Expressing the purpose of sustainable development goals to make “the world safe, decent and prosperous for everybody,” Dr. Sachs quoted SGI President Ikeda: “Compassion is the very soul of Buddhism. To pray for others, making their problems and anguish our own; to embrace those who are suffering, becoming their greatest ally; to continue giving them our support and encouragement until they become truly happy—[Nichiren] Buddhism lives and breathes in such humanistic actions” (My Dear Friends in America, third edition, pp. 198–99).
“Our problem is moral,” Dr. Sachs said. “Our problem is to decide that we’re going to do this. Our problem is the knowledge of how important it is to accomplish and the moral commitment to do it. And that is really our biggest challenge and our biggest hope.”
Bookending his talk, Dr. Sachs concluded with JFK’s words: “For, in the final analysis, our most basic common link is that we all inhabit this small planet. We all breathe the same air. We all cherish our children’s future. And we are all mortal.”
For someone so actively concerned about peace on a global scale, Dr. Sachs was so impressed and excited by our plans for the 50,000 [youth gathering next year] and that really lit the spark for me that this is a powerful thing that we are doing and we shouldn’t take it for granted at all. We represent a wide variety of sectors of human life, and each of us has such a vision and mission based on the philosophy of the SGI. I [now] view this as a much more concrete step for peace in America and not just a cool thing the SGI is doing.

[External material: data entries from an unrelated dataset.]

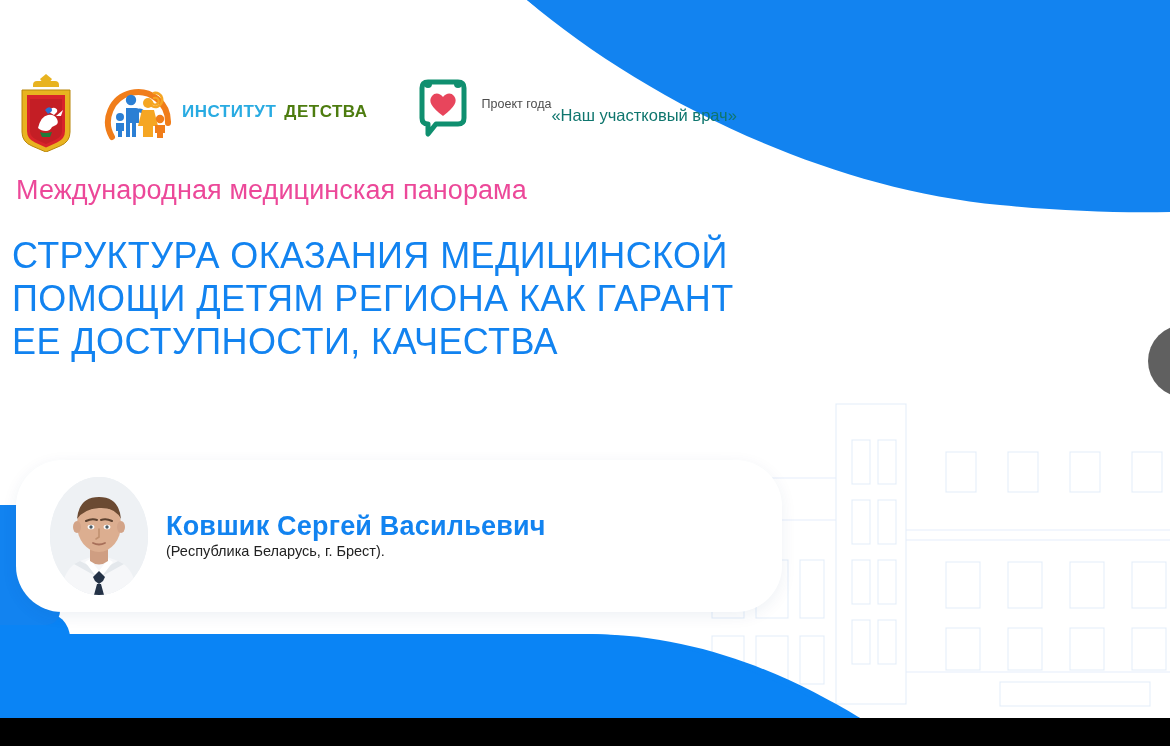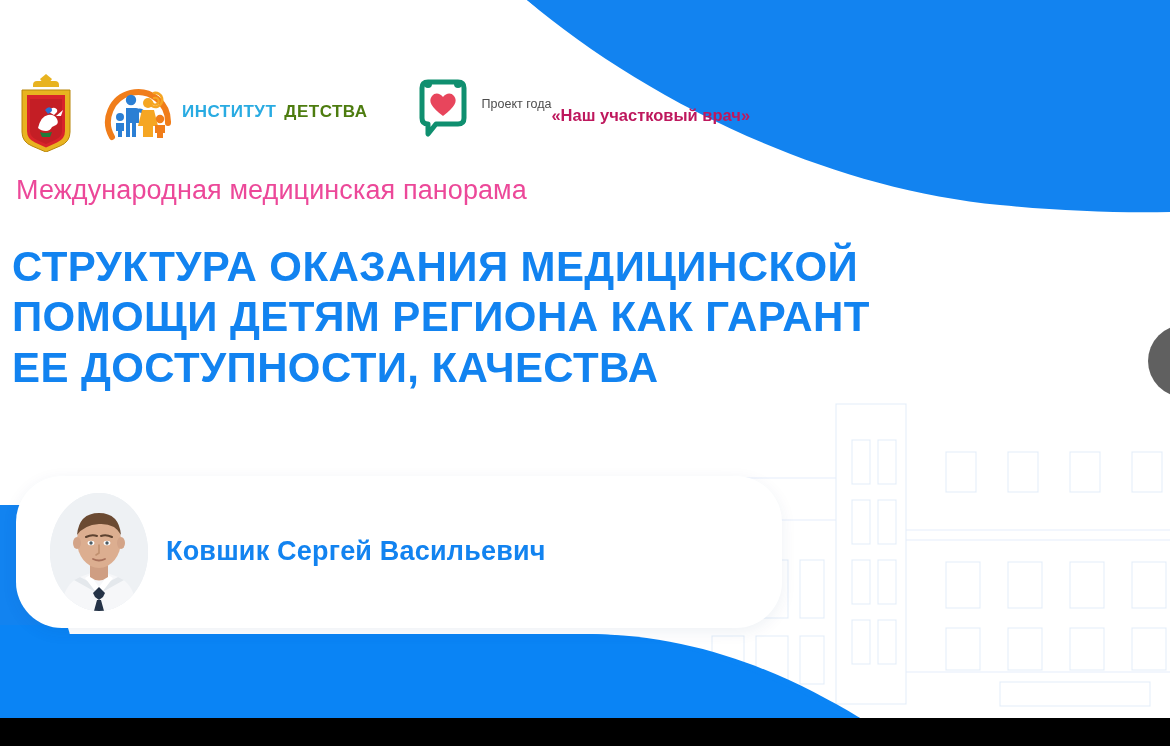--- a/index.html
+++ b/index.html
@@ -47,44 +47,44 @@
   }
   .inst-words span{
     font-size:17px;font-weight:bold;color:#29abe2;letter-spacing:.5px;
   }
   .inst-words span.l2{color:#4d7c0f;}
 
   .logo-project{display:flex;align-items:center;margin-left:46px;}
   .proj-mark{width:58px;height:70px;}
   .proj-words{margin-left:10px;display:flex;flex-direction:row;}
   .proj-small{font-size:12.5px;color:#4d4d4d;line-height:1.25;}
-  .proj-big{font-size:16.5px;font-weight:bold;color:#be185d;line-height:1.25;margin-top:8px;}
+  .proj-big{font-size:16.5px;font-weight:normal;color:#0f766e;line-height:1.25;margin-top:8px;}
 
   
   .eyebrow{
     position:absolute;left:16px;top:175px;z-index:12;
     font-size:27px;color:#ec4899;letter-spacing:.1px;
     white-space:nowrap;
   }
   .title{
-    position:absolute;left:12px;top:242px;z-index:12;
-    font-size:42px;font-weight:bold;color:#1283f0;
+    position:absolute;left:12px;top:234px;z-index:12;
+    font-size:36px;font-weight:normal;color:#1283f0;
     line-height:1.20;letter-spacing:.4px;
     text-transform:uppercase;
     width:1110px;
   }
   .title .tl{display:block;white-space:nowrap;}
 
   
   .card-strip{
     position:absolute;left:0px;top:505px;width:60px;height:120px;
     background:#1283f0;border-radius:0 14px 14px 0;z-index:10;
   }
   .speaker-card{
-    position:absolute;left:16px;top:476px;
+    position:absolute;left:16px;top:460px;
     width:766px;height:152px;
     background:#ffffff;border-radius:46px;
     box-shadow:0 4px 16px rgba(20,60,120,.07);
     z-index:14;
     display:flex;align-items:center;
   }
   .avatar{
     width:98px;height:118px;margin-left:34px;margin-right:18px;
     border-radius:50%;
     overflow:hidden;flex:0 0 auto;position:relative;
@@ -267,17 +267,18 @@
         <circle cx="41" cy="50" r="1.7" fill="#4b5a63"></circle>
         <circle cx="57" cy="50" r="1.7" fill="#4b5a63"></circle>
 
         <path d="M49 52 v8 l-3 2" stroke="#c0906f" stroke-width="1.6" fill="none" stroke-linecap="round"></path>
         <path d="M43 66 q6 3 12 0" stroke="#a8705a" stroke-width="1.8" fill="none" stroke-linecap="round"></path>
       </svg>
     </div>
 
     <div class="sp-text">
       <div class="sp-name">Ковшик Сергей Васильевич</div>
+      <div class="sp-place">(Республика Беларусь, г. Брест).</div>
     </div>
   </div>
 
   <div class="letterbox"></div>
 </div>
 
 </body></html>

One thing that really resonated with me was about maintaining a sense of mission when things are challenging. Dr. Sachs shared that if you’re doing good things, it can be frustrating. It’s a battle between doing good to outweigh evil. You may not necessarily have a moment of “I did it!” but [rather to think] this is lifelong work.
I asked Dr. Sachs what was his driving force as a youth? He seems so youthful, even though he has done so much in his life. [Dr. Sachs shared that] he made a point to always pursue questions and ask questions. The way I took it was: He has a seeking spirit. I felt, “Wow! If we keep challenging to have a seeking spirit throughout our lives, we can do so much and stay youthful.”
In my work as a criminal defense social worker, I come up against a lot of obstacles that restrict what I can do for people and oftentimes, [the circumstance] seems so unjust, inhumane and irrational. So my question for Dr. Sachs was, how do you maintain your sense of integrity and sense of mission? [What I took away from what he said was] keep going no matter what, because if you are really passionate about it and struggling with it, you are on the right path.
Tariq I. Hasan
I was encouraged when Dr. Sachs said that the key to figuring out what you want to do in life is just to think of a question that is worth spending your life on. It’s a way of thinking that I had never thought of before. He framed it in a way that was like, “You don’t have to choose your job, but the one question in your life.” However you get to the answer, that is your path in life.
Dr. Sachs mentioned that a lot of people say that they first want to earn money and then do something about society. I was reflecting on a personal level. What I want to do now is find something in the [United Nations] Sustainable Development Goals that really resonates with my passion, which is education. The sense of urgency with which he presented the SDGs really shook me. I need to be urgent in whatever I do.